Novo sistema de pagamentos "verdadeiramente europeu" tem previsão de lançamento em 2022. (Foto: Reprodução/Conta Simples)

Dezesseis bancos de Alemanha, França e três outros países da zona do euro disseram nesta quinta-feira que um sistema de pagamentos "verdadeiramente europeu" deverá estar em vigor em 2022 para digitalizar totalmente uma região onde metade dos pagamentos de varejo ainda são em dinheiro.

Parlamentares e banqueiros centrais da União Europeia há muito procuram um rival doméstico para enfrentar a Mastercard e a Visa dos Estados Unidos e, mais recentemente, gigantes da tecnologia como Alipay e Google. Mas isso não aconteceu, embora os pagamentos em tempo real sejam possíveis na zona do euro desde 2017.

O Banco Central Europeu elogiou nesta quinta-feira a decisão dos bancos de lançar o sistema de pagamento europeu unificado até 2022, depois de defender por anos uma solução orientada pelo setor para competir com empresas como Mastercard e Visa.

"O objetivo é fortalecer a Europa, torná-la mais independente e robusta", disse Thierry Laborde, vice-diretor de operações do banco francês BNP Paribas, que faz parte do projeto.
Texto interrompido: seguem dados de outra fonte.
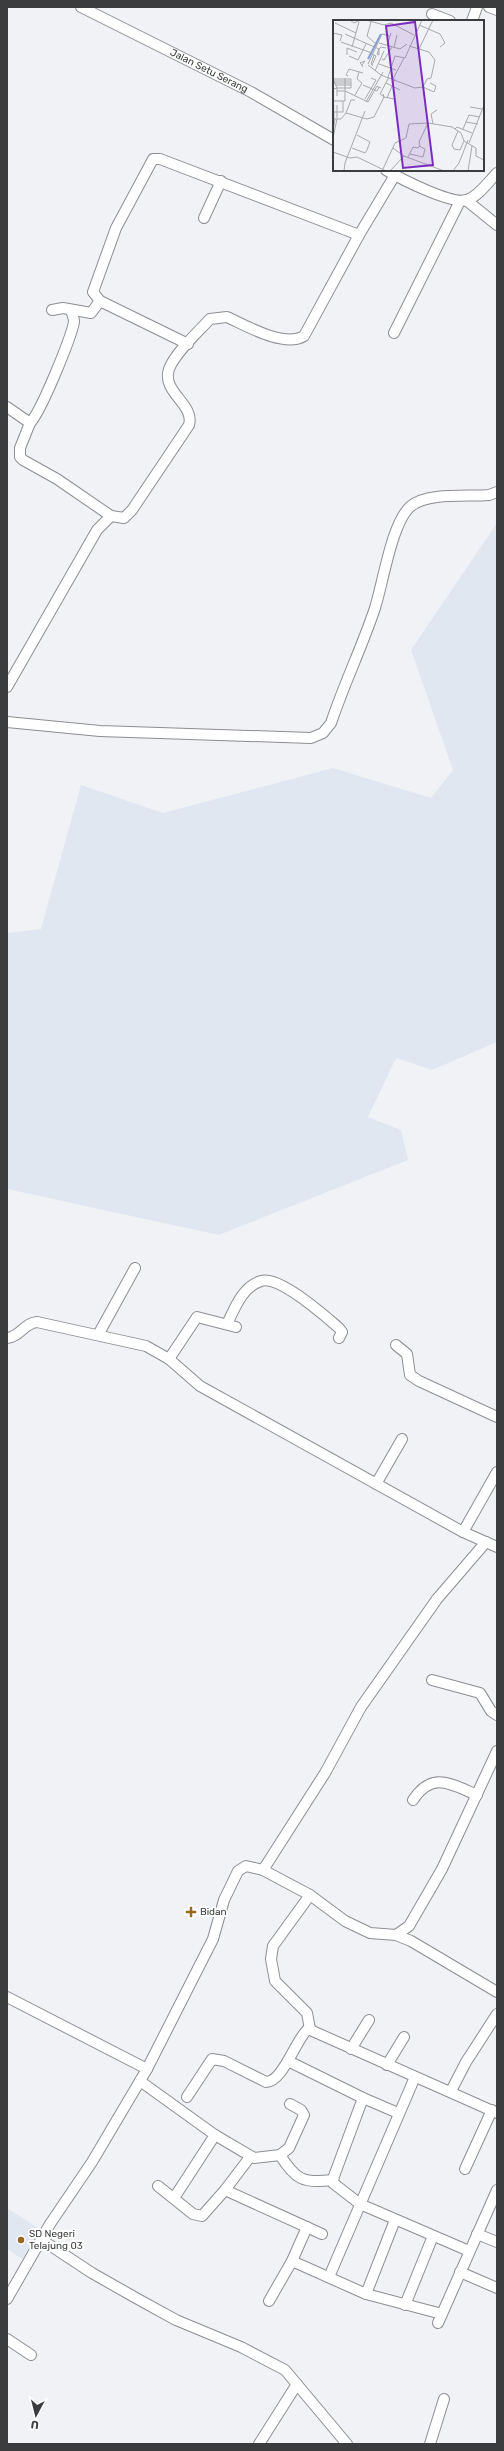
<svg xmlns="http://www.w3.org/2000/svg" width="504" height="2451" viewBox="0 0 504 2451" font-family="Rubik,sans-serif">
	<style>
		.built { fill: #e1e7f1 }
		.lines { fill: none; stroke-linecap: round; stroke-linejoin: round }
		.minor-casing { stroke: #8c8e92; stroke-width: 12 }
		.minor { stroke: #fff; stroke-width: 10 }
		.poi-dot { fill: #9a671d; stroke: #fff; stroke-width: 1.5 }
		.labels { text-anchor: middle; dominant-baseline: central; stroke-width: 4; stroke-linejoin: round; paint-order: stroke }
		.street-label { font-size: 10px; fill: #3b3c3d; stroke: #fff }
		.poi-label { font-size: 10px; fill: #3b3c3d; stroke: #fff; text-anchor: start }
		.inset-river { fill: none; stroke: #84a0d8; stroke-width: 2 }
		.inset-road { fill: none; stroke: #a8a9ac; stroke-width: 1 }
		.view { fill: #7b2cbf; fill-opacity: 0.15; stroke: #7b2cbf; stroke-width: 2 }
		.inset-edge { fill: none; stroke: #3b3c3d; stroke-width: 2 }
	</style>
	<rect width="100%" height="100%" fill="#f0f2f6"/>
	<g class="built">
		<polygon points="497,523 497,1042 432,1070 396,1058 368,1117 401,1130 408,1160 219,1235 7,1189 7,933 41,929 81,785 163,813 333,768 431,798 453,770 411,650"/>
		<polygon points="7,2208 41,2230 22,2259 7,2249"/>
	</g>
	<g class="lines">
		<defs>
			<g id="minor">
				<path id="s1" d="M81,7L251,92L334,140"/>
				<polyline points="489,7 497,10"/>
				<polyline points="432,14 450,21"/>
				<polyline points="472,21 477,7"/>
				<path d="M386,170C401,179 452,205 467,200C479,196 488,182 497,173"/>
				<polyline points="466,200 497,225"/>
				<polyline points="204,218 221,181"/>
				<polyline points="52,310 63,308 91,313 100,301"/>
				<polyline points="394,333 460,201"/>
				<polyline points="188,344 100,301 93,292 116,228 153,159 160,159 359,235"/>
				<polyline points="7,407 30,423 20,448 20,457 23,460 57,479 111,516"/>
				<path d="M30,423C41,412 71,338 74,322C74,318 72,313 71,310"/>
				<path d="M7,687L97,530L111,516L124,518L132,510L189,425C195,404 161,392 169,369C175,353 198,332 210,319L227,317C247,326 284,348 304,336L359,235L395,175"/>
				<path d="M7,722L100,731L311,738L323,733L331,723C344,684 362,647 375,608C383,583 392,521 411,506C428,492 468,497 489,495L497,492"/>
				<path d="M227,1324C235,1308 242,1287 261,1281C279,1275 325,1316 339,1328L342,1332L339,1338"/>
				<polyline points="98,1335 135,1268"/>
				<path d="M7,1338C20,1337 24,1323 37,1322L146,1346L169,1359L200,1386L463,1532L497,1547"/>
				<polyline points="396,1345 407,1354 410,1375 419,1381 497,1417"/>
				<polyline points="169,1359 197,1317 236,1327"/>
				<polyline points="376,1484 402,1439"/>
				<polyline points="463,1532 497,1472"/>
				<polyline points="432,1680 480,1693 491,1711 497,1715"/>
				<path d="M413,1800C432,1771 451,1784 477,1795"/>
				<polyline points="263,1870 325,1773 361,1707 437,1599 486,1542"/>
				<polyline points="310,1895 273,1946 271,1959 275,1981 307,2013 310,2029"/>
				<polyline points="396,1935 411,1941 497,1992"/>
				<polyline points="7,1997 147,2069"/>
				<polyline points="351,2049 369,2020"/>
				<polyline points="288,2061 363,2098 398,2113"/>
				<polyline points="387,2065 404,2037"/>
				<polyline points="140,2081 215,2135 254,2158 280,2155 289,2148 304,2115 301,2110 290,2104"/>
				<polyline points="451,2091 466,2062 497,2014"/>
				<path d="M187,2097L212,2059L224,2061L266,2082C283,2082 296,2039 308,2029L497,2113"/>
				<polyline points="363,2098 334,2176 333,2183 360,2204 469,2251"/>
				<path d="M280,2155C295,2179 303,2184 332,2180"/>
				<polyline points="465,2169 492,2110"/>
				<polyline points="158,2186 193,2214 202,2216 225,2190 250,2157"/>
				<polyline points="225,2190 322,2234"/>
				<polyline points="174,2198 215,2135"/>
				<polyline points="477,2234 497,2242"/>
				<polyline points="42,2240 92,2273 136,2298 176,2320 241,2347 285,2370 347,2444"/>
				<polyline points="292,2261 366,2294 442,2314"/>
				<polyline points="460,2272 497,2288"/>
				<polyline points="329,2277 415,2077"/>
				<polyline points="366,2294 395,2220"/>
				<polyline points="7,2299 50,2224 92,2162 147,2069 213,1939 224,1900 238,1871 246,1866 263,1870 310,1895 345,1921 370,1933 396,1935 409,1926 442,1869 497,1751"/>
				<polyline points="269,2301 292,2261 307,2227"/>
				<polyline points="405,2305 433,2236"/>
				<polyline points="438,2323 497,2190"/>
				<polyline points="7,2339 31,2355"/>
				<polyline points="259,2444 297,2384"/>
				<polyline points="430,2444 444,2399"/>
			</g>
		</defs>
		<use href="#minor" class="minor-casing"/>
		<use href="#minor" class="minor"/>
	</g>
	<g class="poi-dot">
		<path d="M189 1906h4v4h4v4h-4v4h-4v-4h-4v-4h4z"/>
		<circle cx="21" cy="2240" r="4"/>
	</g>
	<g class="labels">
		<g class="street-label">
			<text stroke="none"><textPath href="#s1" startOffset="143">Jalan Setu Serang</textPath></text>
		</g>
		<g class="poi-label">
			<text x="200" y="1912">Bidan</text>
			<text x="29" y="2234">SD Negeri<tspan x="29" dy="12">Telajung 03</tspan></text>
		</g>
	</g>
	<g transform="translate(333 20)">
		<rect width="151" height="151" fill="#f0f2f6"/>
		<path class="inset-river" d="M35,39L48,14"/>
		<path class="inset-road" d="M17,0L21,3L28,0M33,0L51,5L58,3L81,15M38,2L34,16L44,25M2,3L23,13M86,5L107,14L112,23L107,27M0,13L9,15L7,21M12,14L46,29V35L44,34L46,29L48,27L53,28M8,22L39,33M46,23L67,29L74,24M54,25L58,13M76,26L96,32L102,40L98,58L94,59L90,67M19,27L26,2M61,27L64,15M86,29L100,0M39,34L43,36L39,45M14,35V28L24,32M16,36L25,40L33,24M49,39L51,40L59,27M35,44L49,14L57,16M46,44L63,50M29,45L32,41L27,43L28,44L30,47M35,45L48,55L82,68L90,67L101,72L103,66L97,63M40,46L38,44L41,35M42,51L51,31M15,56L13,55L16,49L30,53M55,57L62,36L72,38L89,0M60,59L71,38M1,61H17M2,63H18M53,63L67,70M3,65H18M30,65L44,71L46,67M0,66L1,99M0,69L4,68H18V59H0L4,68V76M4,71H12L35,82M50,74L51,77L61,79M22,75L29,63L24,59L26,52M54,78L62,59M32,79L43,60L38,58M0,81H12V58M33,82L50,52M35,82L44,66L48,68M137,87L149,89M1,92H10V81M13,93L18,80H22M4,98V85M0,99H8L13,93L34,99L41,97L51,77L47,74L56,57M133,102L145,104M100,104L98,94L104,90M122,109L124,107L139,113M130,109L136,95L147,97M125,111L119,125L121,129L127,130L131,121M0,112L2,99M0,118L4,99M136,123L151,85M19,128L32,133L34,130L37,122L24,115M60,128L71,136M0,132L17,138L24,137L53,151M77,134L90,137L92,129L86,126M75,137L80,127L85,128L87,125L86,122L95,103M50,149L62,123L73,118L76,104L95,103L119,107L128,113L131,121L143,128V136L151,140M11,151L12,143L32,91M57,151L71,136L111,151M120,151L126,143L135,120M135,151L139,126"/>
		<path class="view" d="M82,2L100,145L70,148L53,6Z"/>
		<rect width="151" height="151" class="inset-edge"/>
	</g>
	<rect width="504" height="2451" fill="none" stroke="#3b3c3d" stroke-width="16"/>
	<g transform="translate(36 2415) rotate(187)" stroke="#ffffff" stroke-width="3" paint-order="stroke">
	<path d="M0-3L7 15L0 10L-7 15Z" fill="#3b3c3d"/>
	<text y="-6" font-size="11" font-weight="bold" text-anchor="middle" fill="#3b3c3d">U</text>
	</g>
</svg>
"Faremos isso coletivamente, reunindo nossos recursos. Quanto aos sistemas de distribuição, os preços diferem de um banco para outro, mas a infraestrutura será pan-europeia".

A chamada Iniciativa Europeia de Pagamentos pretende se tornar um novo meio de pagamento padrão, oferecendo um cartão para consumidores e varejistas em toda a Europa, afirmou o comunicado dos 16 bancos.

Abrangerá todos os tipos de transações, incluindo em lojas, online, saque em dinheiro e 'peer-to-peer', além das soluções existentes de pagamentos internacionais.

Bancos já inscritos incluem BBVA, BNP Paribas, Commerzbank, Deutsche Bank, Santander, ING, UniCredit e Societe Generale.

Nas próximas semanas, o projeto criará uma empresa interina em Bruxelas, com outros provedores de serviços de pagamento convidados a participar, disseram os bancos.